There is a convenience method that allows you to get a named sub-object from a tree with a syntax similar to how paths are written in an unix system.

>>> tree/"lib"
<git.Tree "c1c7214dde86f76bc3e18806ac1f47c38b2b7a30">

You can also get a tree directly from the repository if you know its name.

>>> repo.tree()
<git.Tree "master">
>>> repo.tree("c1c7214dde86f76bc3e18806ac1f47c38b2b7a30")
<git.Tree "c1c7214dde86f76bc3e18806ac1f47c38b2b7a30">

The Blob object

A blob represents a file. Trees often contain blobs.

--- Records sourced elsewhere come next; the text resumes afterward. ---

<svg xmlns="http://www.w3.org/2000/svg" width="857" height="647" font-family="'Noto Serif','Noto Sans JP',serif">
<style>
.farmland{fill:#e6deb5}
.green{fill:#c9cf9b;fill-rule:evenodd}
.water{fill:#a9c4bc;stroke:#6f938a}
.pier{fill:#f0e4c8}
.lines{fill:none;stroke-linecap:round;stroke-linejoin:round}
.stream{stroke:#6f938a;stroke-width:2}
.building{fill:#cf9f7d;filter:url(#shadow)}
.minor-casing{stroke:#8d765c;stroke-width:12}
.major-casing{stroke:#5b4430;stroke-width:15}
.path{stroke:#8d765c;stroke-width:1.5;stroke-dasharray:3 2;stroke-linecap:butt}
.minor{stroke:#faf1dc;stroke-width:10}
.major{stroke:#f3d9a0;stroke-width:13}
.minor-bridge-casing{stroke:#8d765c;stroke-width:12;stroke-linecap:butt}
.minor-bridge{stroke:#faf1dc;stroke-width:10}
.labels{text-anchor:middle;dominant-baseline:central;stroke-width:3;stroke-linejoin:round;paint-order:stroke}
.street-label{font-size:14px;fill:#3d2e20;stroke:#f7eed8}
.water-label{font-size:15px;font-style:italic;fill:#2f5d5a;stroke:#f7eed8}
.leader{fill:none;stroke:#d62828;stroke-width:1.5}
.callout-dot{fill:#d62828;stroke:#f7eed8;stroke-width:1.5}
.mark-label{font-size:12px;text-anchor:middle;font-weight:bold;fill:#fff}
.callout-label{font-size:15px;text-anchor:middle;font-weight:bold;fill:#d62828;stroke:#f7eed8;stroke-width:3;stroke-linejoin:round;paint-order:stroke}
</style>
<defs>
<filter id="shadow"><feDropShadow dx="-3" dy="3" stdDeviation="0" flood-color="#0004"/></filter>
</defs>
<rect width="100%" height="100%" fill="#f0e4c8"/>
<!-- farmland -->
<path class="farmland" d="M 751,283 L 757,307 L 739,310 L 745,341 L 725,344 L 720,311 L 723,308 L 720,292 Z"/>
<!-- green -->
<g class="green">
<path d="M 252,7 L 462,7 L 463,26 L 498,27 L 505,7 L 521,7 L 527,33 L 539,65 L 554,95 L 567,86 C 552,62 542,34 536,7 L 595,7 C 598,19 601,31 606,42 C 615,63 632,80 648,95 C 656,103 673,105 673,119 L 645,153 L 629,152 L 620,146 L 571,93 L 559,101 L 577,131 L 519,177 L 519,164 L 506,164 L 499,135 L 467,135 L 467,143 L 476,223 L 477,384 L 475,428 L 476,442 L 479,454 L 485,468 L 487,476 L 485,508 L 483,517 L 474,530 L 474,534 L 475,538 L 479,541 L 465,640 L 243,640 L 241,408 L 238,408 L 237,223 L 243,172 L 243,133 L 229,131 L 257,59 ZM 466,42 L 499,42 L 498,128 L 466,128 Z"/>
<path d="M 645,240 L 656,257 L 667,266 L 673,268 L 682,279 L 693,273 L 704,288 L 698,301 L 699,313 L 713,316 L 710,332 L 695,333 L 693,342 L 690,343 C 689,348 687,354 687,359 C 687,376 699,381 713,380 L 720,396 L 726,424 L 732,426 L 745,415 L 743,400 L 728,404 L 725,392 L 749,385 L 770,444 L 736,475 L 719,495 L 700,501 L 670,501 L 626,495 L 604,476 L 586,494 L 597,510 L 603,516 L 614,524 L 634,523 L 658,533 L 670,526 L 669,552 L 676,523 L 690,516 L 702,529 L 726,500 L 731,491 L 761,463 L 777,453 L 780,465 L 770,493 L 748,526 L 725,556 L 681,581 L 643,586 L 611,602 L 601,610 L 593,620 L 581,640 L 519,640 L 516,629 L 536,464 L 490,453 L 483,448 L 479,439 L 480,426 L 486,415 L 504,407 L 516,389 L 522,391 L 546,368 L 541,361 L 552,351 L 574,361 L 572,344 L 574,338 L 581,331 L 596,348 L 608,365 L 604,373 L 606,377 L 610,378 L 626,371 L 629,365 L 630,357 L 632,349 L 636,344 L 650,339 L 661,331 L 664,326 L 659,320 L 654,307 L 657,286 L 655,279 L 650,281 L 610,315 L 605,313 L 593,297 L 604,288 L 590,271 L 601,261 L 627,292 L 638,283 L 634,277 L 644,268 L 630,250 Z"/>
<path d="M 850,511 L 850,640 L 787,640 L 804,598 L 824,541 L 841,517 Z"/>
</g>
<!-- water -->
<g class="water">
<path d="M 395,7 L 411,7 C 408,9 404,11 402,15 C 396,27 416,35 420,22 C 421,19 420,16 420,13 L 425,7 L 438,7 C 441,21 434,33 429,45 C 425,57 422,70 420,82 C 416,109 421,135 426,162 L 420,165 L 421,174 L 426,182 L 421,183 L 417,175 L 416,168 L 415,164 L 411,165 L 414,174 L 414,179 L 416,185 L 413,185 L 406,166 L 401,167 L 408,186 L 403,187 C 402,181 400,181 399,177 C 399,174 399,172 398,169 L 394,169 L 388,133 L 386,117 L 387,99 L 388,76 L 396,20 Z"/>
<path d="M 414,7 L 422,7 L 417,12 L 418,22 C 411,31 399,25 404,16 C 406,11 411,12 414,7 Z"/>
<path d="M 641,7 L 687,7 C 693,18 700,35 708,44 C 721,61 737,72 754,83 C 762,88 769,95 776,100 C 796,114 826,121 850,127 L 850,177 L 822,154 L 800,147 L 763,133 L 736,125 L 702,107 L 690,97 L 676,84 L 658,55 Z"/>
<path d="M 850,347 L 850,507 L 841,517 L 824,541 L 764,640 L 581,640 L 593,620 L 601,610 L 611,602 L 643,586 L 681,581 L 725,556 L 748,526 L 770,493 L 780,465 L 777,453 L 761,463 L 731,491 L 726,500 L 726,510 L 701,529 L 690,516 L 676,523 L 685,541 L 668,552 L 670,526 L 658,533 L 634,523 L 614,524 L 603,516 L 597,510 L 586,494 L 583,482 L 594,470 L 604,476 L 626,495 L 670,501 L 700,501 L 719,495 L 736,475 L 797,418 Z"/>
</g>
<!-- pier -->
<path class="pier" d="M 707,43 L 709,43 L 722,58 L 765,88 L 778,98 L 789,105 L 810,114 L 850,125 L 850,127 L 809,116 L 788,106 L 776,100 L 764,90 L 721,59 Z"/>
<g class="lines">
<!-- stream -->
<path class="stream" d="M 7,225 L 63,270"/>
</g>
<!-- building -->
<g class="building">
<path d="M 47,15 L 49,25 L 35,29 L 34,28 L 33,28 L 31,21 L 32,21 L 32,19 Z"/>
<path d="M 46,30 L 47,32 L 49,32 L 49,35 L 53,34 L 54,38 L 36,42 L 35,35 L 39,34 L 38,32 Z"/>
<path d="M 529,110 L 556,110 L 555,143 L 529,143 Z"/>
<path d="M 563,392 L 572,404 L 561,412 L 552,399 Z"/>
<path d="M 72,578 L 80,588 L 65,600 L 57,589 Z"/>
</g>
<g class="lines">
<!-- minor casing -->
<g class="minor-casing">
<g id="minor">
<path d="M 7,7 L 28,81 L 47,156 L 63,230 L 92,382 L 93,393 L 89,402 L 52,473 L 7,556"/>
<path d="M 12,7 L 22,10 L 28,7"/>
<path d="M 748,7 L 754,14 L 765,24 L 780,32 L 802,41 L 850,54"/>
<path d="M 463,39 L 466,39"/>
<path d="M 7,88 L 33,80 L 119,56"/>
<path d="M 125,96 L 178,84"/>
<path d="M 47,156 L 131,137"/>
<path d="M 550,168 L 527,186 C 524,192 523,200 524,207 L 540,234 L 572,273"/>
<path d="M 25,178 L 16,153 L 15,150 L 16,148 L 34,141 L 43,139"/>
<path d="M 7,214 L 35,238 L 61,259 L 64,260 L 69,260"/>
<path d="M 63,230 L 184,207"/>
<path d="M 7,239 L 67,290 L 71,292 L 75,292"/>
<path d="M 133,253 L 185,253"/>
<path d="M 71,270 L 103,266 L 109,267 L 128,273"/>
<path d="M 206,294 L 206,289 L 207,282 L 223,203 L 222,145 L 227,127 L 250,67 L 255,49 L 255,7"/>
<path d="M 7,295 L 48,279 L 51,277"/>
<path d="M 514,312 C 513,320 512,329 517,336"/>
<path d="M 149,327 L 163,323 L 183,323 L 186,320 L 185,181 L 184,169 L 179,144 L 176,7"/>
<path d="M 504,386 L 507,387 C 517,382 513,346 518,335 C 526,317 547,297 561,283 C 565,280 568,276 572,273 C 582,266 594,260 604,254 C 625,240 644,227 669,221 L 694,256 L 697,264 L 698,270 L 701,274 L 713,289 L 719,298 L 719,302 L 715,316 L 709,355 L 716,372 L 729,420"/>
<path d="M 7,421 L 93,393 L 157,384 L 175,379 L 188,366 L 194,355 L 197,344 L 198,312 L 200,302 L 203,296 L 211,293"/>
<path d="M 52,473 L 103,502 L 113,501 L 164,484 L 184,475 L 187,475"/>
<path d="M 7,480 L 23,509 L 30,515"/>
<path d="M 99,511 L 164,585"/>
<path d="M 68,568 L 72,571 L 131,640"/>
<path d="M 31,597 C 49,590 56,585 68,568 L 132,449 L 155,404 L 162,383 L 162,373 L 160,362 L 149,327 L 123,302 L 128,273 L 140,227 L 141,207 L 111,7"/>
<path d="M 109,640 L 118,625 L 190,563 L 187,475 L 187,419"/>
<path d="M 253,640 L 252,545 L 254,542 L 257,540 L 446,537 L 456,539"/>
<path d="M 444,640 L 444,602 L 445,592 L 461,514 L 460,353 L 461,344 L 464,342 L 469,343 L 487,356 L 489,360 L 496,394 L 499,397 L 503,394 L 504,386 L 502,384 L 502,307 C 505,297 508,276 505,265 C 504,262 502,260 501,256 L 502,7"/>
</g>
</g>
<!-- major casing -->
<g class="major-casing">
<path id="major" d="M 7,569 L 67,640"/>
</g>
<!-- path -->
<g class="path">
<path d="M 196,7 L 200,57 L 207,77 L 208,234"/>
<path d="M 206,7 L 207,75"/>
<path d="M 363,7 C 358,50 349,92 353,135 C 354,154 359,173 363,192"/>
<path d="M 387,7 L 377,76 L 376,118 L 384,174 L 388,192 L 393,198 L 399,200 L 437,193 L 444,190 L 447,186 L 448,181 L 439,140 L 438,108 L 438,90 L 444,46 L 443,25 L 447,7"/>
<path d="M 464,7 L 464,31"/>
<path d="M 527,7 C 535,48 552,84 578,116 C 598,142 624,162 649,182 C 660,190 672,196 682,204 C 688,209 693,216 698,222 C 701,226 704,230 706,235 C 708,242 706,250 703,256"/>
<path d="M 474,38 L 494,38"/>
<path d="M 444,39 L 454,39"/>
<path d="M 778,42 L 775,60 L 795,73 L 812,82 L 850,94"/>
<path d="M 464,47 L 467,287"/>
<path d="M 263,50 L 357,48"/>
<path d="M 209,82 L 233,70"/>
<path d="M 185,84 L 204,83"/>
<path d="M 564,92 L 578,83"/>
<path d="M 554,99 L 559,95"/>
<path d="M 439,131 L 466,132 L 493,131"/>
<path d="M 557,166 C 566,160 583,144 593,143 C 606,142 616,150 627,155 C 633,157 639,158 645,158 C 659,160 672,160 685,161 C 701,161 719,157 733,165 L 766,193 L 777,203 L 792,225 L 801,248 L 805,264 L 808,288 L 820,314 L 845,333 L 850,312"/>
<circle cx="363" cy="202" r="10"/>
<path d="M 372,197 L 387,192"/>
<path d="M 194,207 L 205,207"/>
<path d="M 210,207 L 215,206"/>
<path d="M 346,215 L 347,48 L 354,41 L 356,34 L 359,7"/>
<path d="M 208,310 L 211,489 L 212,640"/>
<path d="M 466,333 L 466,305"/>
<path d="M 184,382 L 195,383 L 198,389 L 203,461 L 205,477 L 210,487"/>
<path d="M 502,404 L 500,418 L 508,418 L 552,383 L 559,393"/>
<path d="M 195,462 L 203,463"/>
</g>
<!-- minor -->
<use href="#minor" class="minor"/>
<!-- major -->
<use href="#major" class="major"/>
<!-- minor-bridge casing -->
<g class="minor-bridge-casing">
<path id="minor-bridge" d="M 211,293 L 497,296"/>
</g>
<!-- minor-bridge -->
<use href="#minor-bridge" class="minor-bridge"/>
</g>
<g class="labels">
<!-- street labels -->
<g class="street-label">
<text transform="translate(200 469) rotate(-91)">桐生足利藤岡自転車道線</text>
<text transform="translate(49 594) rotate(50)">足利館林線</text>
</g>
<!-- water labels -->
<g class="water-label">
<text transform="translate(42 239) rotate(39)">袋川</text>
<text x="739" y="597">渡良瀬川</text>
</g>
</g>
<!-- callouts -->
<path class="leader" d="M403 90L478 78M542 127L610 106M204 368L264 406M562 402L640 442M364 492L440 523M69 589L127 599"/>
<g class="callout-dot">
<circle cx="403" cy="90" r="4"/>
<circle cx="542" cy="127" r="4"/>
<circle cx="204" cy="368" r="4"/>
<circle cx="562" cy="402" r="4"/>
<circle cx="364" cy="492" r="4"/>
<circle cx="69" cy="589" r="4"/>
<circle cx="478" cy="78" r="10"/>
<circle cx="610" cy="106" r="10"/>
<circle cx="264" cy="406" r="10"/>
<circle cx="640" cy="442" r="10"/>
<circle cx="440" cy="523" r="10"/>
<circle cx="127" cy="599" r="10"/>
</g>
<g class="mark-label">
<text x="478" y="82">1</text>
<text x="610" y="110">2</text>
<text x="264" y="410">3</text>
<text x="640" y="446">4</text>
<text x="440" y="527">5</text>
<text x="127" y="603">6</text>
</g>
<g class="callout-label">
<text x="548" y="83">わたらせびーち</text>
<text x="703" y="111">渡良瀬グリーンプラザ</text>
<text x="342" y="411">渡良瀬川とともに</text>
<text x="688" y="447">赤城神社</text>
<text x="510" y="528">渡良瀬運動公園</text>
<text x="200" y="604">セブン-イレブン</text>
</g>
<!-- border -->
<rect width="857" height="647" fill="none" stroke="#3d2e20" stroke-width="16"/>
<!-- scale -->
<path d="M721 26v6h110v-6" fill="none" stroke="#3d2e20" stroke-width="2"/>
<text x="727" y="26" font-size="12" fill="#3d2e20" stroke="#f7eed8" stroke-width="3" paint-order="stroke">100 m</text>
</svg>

>>> blob = tree['urls.py']
<git.Blob "b19574431a073333ea09346eafd64e7b1908ef49">

A blob has certain attributes.

>>> blob.name
'urls.py'
>>> blob.mode
'100644'
>>> blob.mime_type
'text/x-python'
>>> blob.size
415

You can get the data of a blob as a string.

>>> blob.data
"from django.conf.urls.defaults import *\nfrom django.conf..."

You can also get a blob directly from the repo if you know its name.

>>> repo.blob("b19574431a073333ea09346eafd64e7b1908ef49")
<git.Blob "b19574431a073333ea09346eafd64e7b1908ef49">

What Else?

There is more stuff in there, like the ability to tar or gzip repos, stats, log, blame, and probably a few other things. Additionally calls to the git instance are handled through a __getattr__ construct, which makes available any git commands directly, with a nice conversion of Python dicts to command line parameters.

Check the unit tests, they’re pretty exhaustive.